* **Extrait fourni**:
A Bagdad, la directrice de l'Unesco veut «aider l'Irak à reconstruire»

  • «Pendant toutes ces années de guerre, (…), c'est la culture, l'éducation, qui ont été délibérément détruites, attaquées, alors que l'on est dans un pays à l'histoire plurimillénaire», a indiqué Mme Azoulay
  • Le déplacement de Mme Azoulay, le premier en Irak, intervient au moment où le pays marque le vingtième anniversaire de la chute de Saddam Hussein

BAGDAD: Déambulant dans la mythique rue des bouquinistes à Bagdad, la directrice générale de l'Unesco Audrey Azoulay a exprimé lundi son soutien à un Irak ravagé par des décennies de conflits, soulignant sa volonté "d'aider à reconstruire" le pays. 

Au moment où l'Irak, frappé de plein fouet par le changement climatique, souffre de pénuries d'eau qui impactent les marais mésopotamiens classés au patrimoine mondial de l'Humanité, Mme Azoulay a proposé l'envoi d'une mission d'experts pour aider à affronter une "crise structurelle".

* **Section des données**:
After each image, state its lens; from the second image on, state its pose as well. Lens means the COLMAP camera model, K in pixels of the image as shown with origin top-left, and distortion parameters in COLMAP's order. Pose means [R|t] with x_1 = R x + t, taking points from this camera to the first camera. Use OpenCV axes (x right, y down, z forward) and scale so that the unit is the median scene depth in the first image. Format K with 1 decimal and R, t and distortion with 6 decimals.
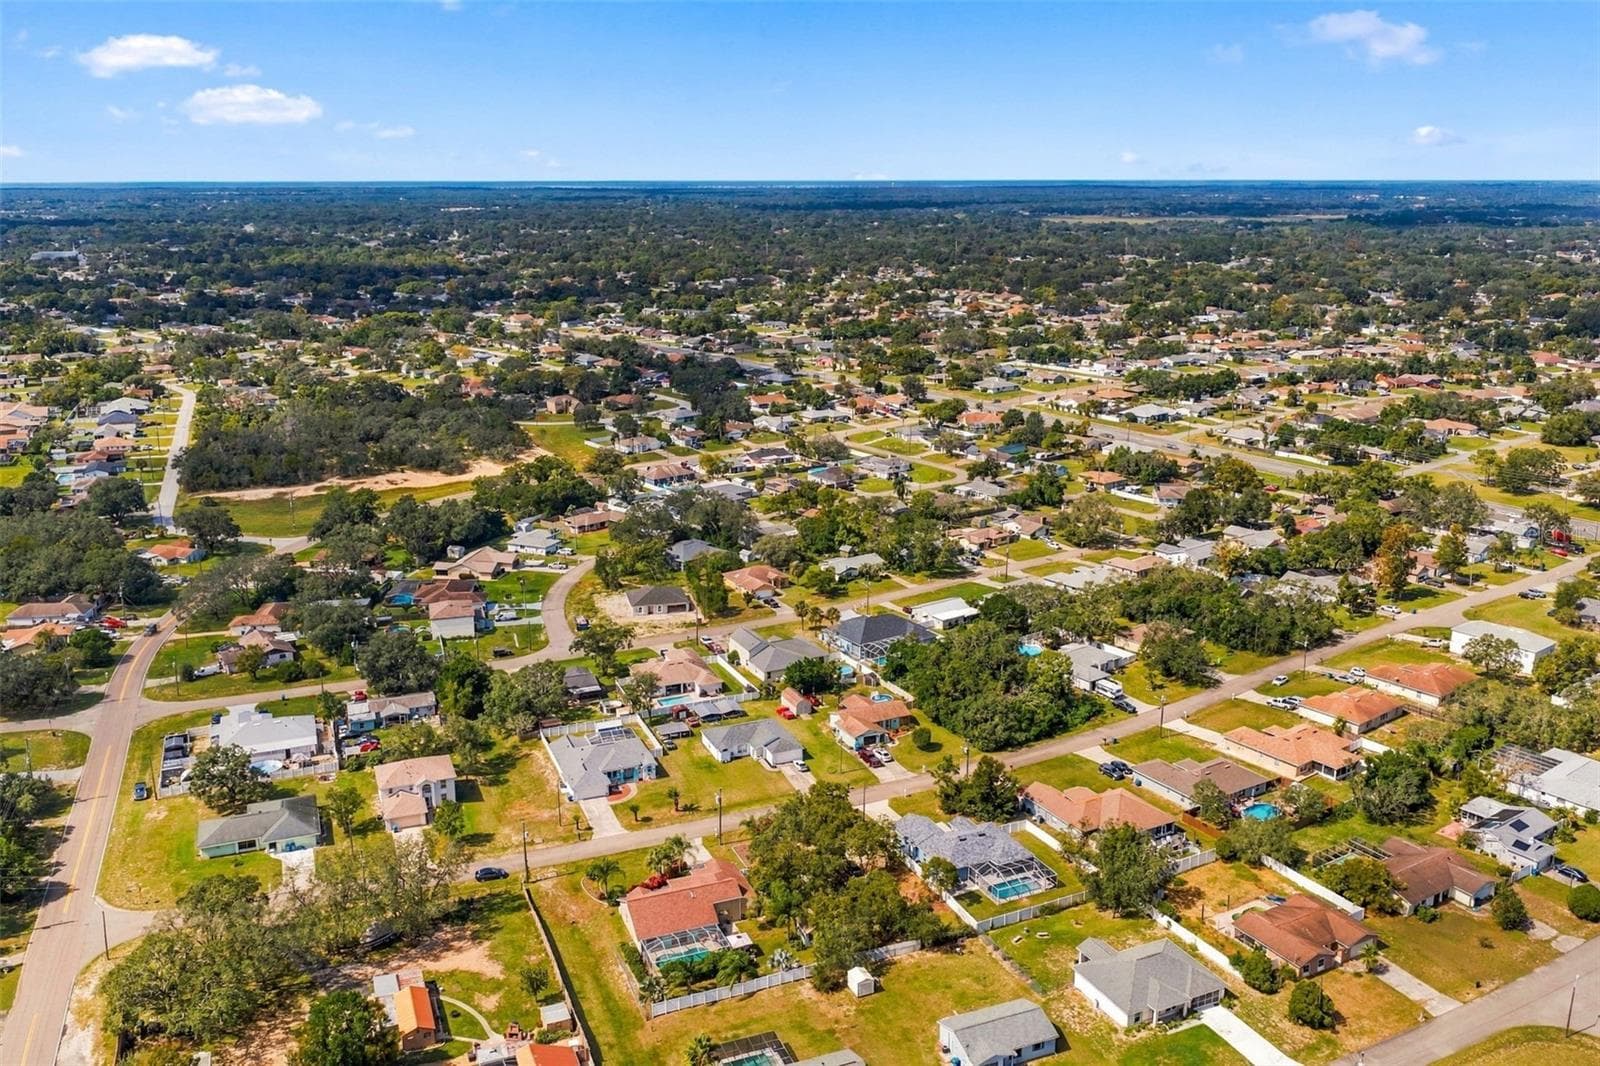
lens RADIAL K [[1330.9, 0, 800.0], [0, 1330.9, 533.0], [0, 0, 1]] dist [0.030289, -0.051455]
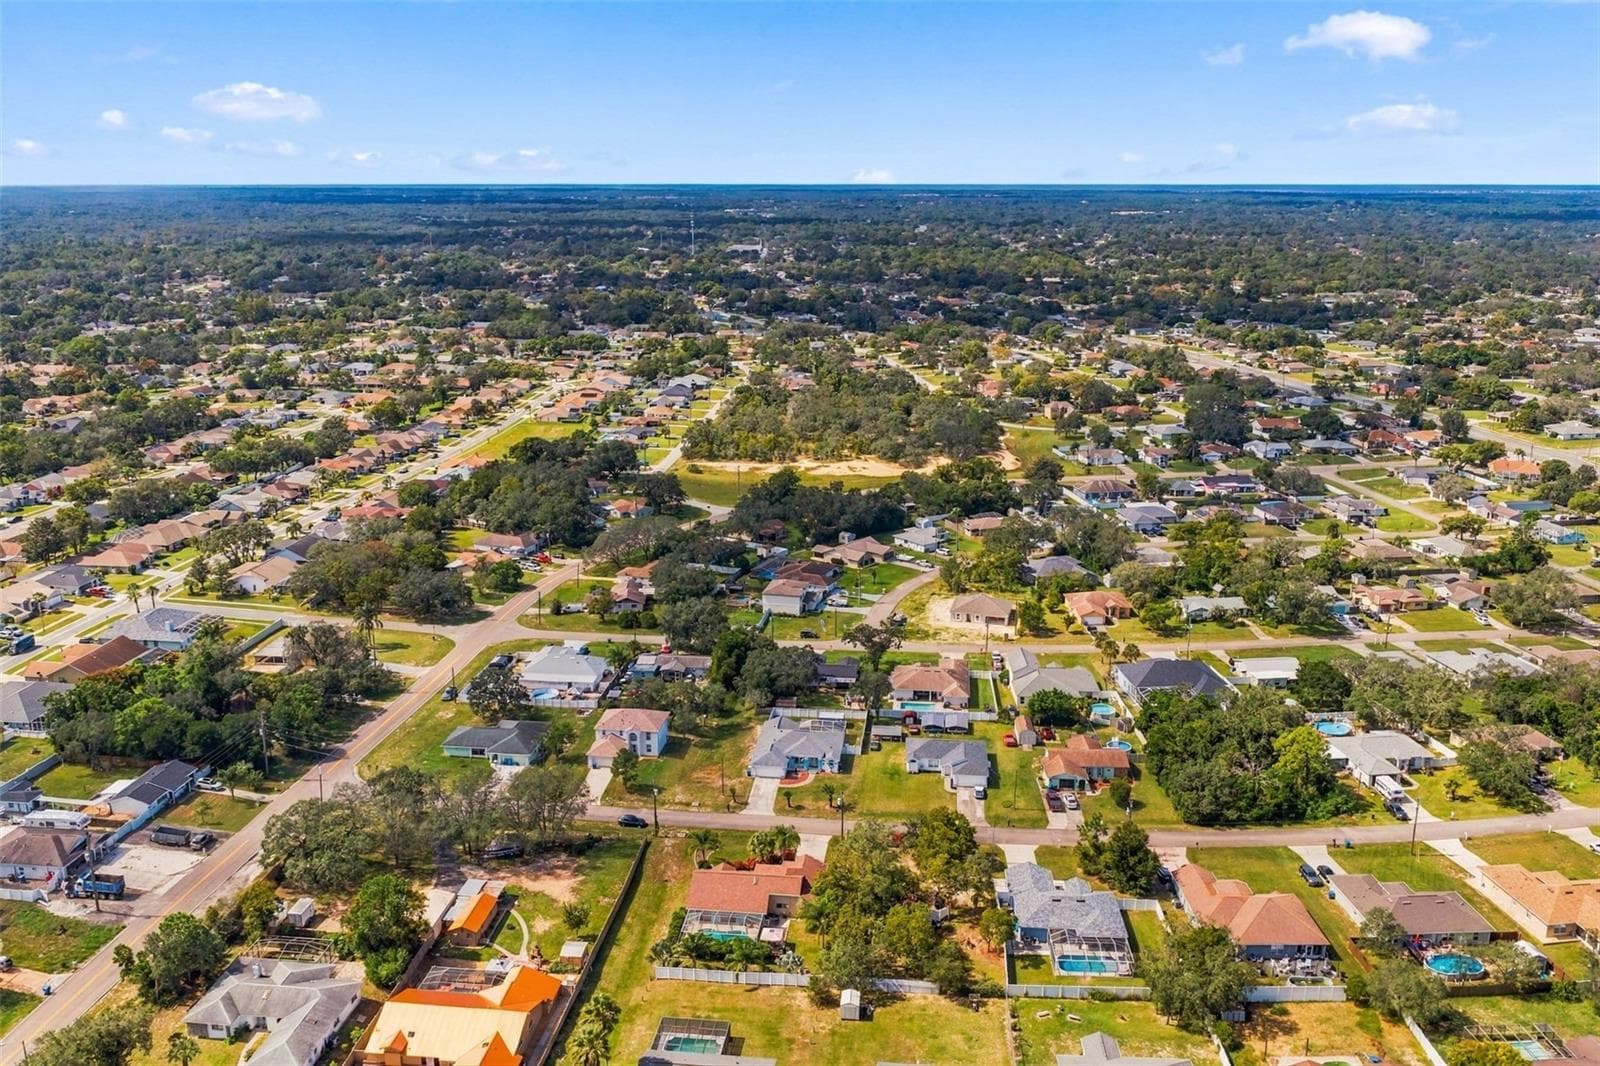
lens RADIAL K [[1330.9, 0, 800.0], [0, 1330.9, 533.0], [0, 0, 1]] dist [0.030289, -0.051455]
pose [[0.879152, 0.125621, -0.459687, 0.258750], [-0.126534, 0.991539, 0.028966, -0.020856], [0.459436, 0.032701, 0.887609, 0.057570]]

* **Consignes à respecter**: Pouvez-vous rédiger la suite de l'article sur la visite de la directrice de l'Unesco à Bagdad, en reprenant juste après sa dernière phrase ? Les données n'ont aucune utilité ici.

* **Réponse attendue**:
"Pendant toutes ces années de guerre, et encore plus pendant l'occupation (du groupe Etat islamique EI), c'est la culture, l'éducation, qui ont été délibérément détruites, attaquées, alors que l'on est dans un pays à l'histoire plurimillénaire", a indiqué Mme Azoulay, en visitant une librairie de la rue Al-Moutanabi. 

"Je suis là pour retrouver cette identité culturelle, aider l'Irak à reconstruire, non seulement les murs, le patrimoine, comme nous le faisons à Mossoul, mais aussi tout ce patrimoine immatériel, cette richesse liée a l'éducation, au savoir-faire qui a tant souffert", a-t-elle souligné. 

Une visite hautement symbolique puisque l'emblématique rue des bouquinistes avait été la cible d'un attentat kamikaze ayant coûté la vie à 30 personnes en mars 2007. 

Le déplacement de Mme Azoulay, le premier en Irak, intervient au moment où le pays marque le vingtième anniversaire de la chute de Saddam Hussein, renversé en 2003 par une invasion américaine qui a ouvert une des pages les plus sanglantes de l'histoire irakienne.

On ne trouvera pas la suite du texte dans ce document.